_Request 1_: In the passage on judgment and failure, which work by St. Augustine contains the quoted line?

_Supplied text_:

* begin *

I'm drawn to a lovely quote by St. Augustine in "The City of God," where he says, "It's a sin to judge any man by his post." In modern English that would mean it's a sin to come to any view of who you should talk to dependent on their business card. It's not the post that should count. According to St. Augustine, it's only God who can really put everybody in their place. And he's going to do that on the Day of Judgment with angels and trumpets, and the skies will open. Insane idea, if you're a secularist person, like me. But something very valuable in that idea, nevertheless.

In other words, hold your horses when you're coming to judge people. You don't necessarily know what someone's true value is. That is an unknown part of them. And we shouldn't behave as though it is known. There is another source of solace and comfort for all this. When we think about failing in life, when we think about failure,one of the reasons why we fear failing is not just a loss of income, a loss of status. What we fear is the judgment and ridicule of others. And it exists.

You know, the number one organ of ridicule nowadays, is the newspaper. And if you open the newspaper any day of the week, it's full of people who've messed up their lives. They've slept with the wrong person. They've taken the wrong substance. They've passed the wrong piece of legislation. Whatever it is. And then are fit for ridicule. In other words, they have failed. And they are described as "losers." Now is there any alternative to this? I think the Western tradition shows us one glorious alternative, and that is tragedy.

* end *

_Request 2_: From the records below, return verbatim the stretch from the line containing "family: Plantaginaceae" through the line containing "genus: Gunnera", including both of those lines.

_Data to process_:
* begin *

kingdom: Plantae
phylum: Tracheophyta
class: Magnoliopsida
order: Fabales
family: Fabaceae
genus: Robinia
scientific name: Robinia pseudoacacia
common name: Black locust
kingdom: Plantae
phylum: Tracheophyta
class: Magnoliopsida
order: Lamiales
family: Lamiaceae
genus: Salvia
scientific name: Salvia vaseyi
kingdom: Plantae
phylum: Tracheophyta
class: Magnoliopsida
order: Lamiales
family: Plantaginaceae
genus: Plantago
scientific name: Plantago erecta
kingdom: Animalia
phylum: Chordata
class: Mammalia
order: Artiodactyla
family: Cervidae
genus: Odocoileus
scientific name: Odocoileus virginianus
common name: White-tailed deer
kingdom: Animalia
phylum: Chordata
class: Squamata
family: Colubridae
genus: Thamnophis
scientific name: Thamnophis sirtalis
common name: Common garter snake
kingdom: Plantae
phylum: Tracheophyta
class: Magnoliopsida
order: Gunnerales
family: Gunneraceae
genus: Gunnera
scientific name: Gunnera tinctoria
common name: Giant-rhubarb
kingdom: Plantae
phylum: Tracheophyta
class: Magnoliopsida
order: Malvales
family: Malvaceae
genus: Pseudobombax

* end *

_Task result 1_: "The City of God."

_Task result 2_:
family: Plantaginaceae
genus: Plantago
scientific name: Plantago erecta
kingdom: Animalia
phylum: Chordata
class: Mammalia
order: Artiodactyla
family: Cervidae
genus: Odocoileus
scientific name: Odocoileus virginianus
common name: White-tailed deer
kingdom: Animalia
phylum: Chordata
class: Squamata
family: Colubridae
genus: Thamnophis
scientific name: Thamnophis sirtalis
common name: Common garter snake
kingdom: Plantae
phylum: Tracheophyta
class: Magnoliopsida
order: Gunnerales
family: Gunneraceae
genus: Gunnera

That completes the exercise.